When it comes to era-defining soirées, few rival Diddy’s lavish White Parties. For more than a decade, from 1998 to 2009, the annual extravaganza over the Labor Day holiday was pop culture’s hottest ticket, with an unmatched guest list delivering indelible fashion moments.
“I remember the first party he threw in the Hamptons,” Paris Hilton recalled to The Hollywood Reporter in 2008. “It was iconic and everyone was there.”
In the early aughts, an invite to the exclusive bash solidified one’s A-list status stretching across entertainment, business, finance, fashion and technology. Recurring guests included the Kardashians, the Hilton sisters, Leonardo DiCaprio, Jay-Z, Beyoncé, Mariah Carey, Mary J. Blige, Al Sharpton and Martha Stewart.
It has been 15 years since Diddy’s first White Party, which was held Sept. 7, 1998, over Labor Day weekend.
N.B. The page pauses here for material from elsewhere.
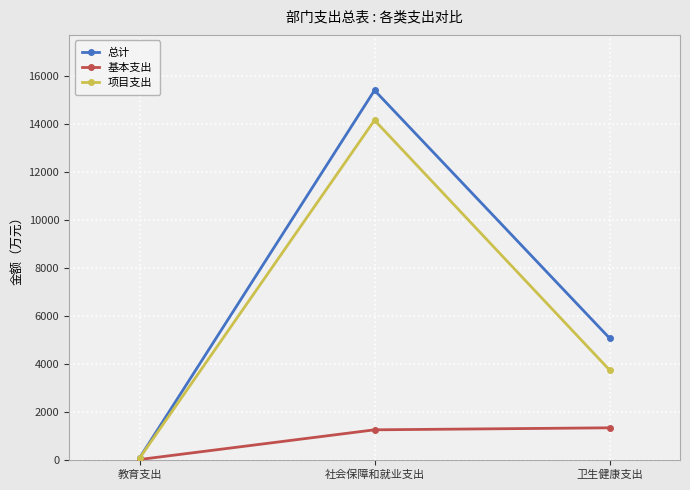

What is the average value of the 项目支出 series?

5993.8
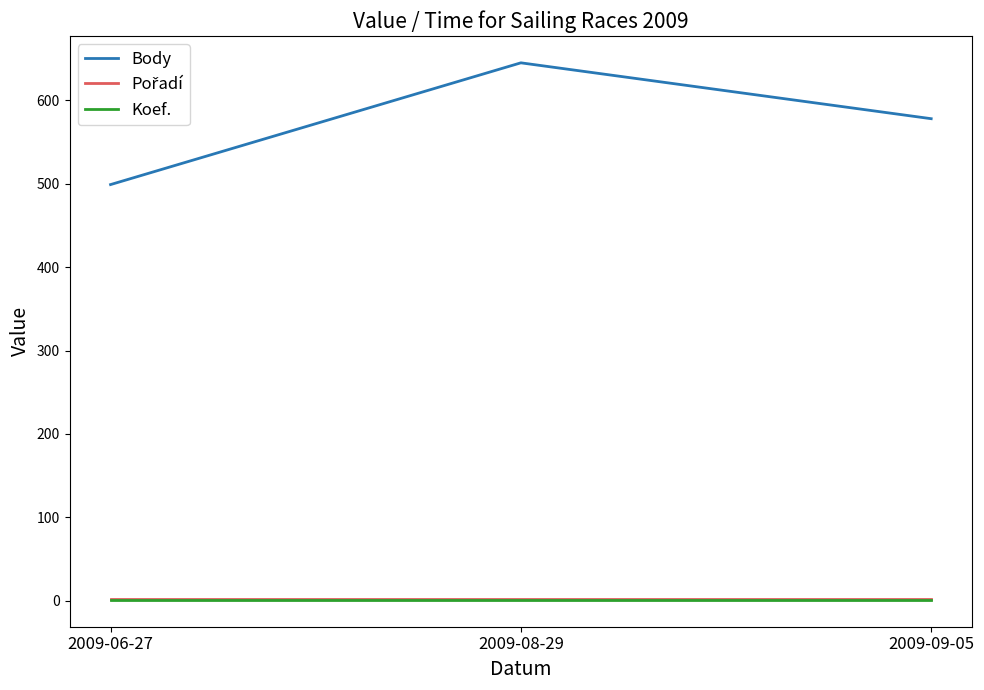

Which series has the largest total across all categories?

Body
The annual tradition began when Sean Combs (currently known as Diddy but variously known as Puffy, Puff Daddy and P. Diddy over the years) decided to showcase his new Hamptons homestead by inviting more than 200 gliteratti to a barbecue. That first fete featured a largely old-money and predominantly white crowd, and the media was quick to label the rapper a “modern-day Gatsby,” which he seemed to relish during a 2001 interview with The Independent in which he boasted, “I am the Great Gatsby.”
Truth be told, Diddy was far from F. Scott Fitzgerald’s Gatsby, who threw extravagant parties to impress his monied neighbors. In this case, it was the establishment that wanted a glimpse of Diddy’s world.
As the rap mogul told Oprah in a 2006 interview, the intention behind the first White Party was to integrate hip-hop into the echelons of the mega-rich, to find an intersection of both worlds for the sake of unity.
“I wanted to strip away everyone’s image and put us all in the same color, and on the same level,” he told Oprah of that inaugural Labor Day bash. “I had the craziest mix: some of my boys from Harlem; Leonardo DiCaprio, after he’d just finished Titanic. I had socialites there and relatives from down south. There were 200 people sitting out here, just having a down-home cookout.”
Mission accomplished, according to some cultural observers, who believe Diddy’s parties changed hip-hop, and American culture, forever.
Over the years, the White Parties branched out from the Hamptons to Los Angeles and Saint-Tropez, and also included several Fourth of July iterations. The events also served as a major fundraiser for various international charities.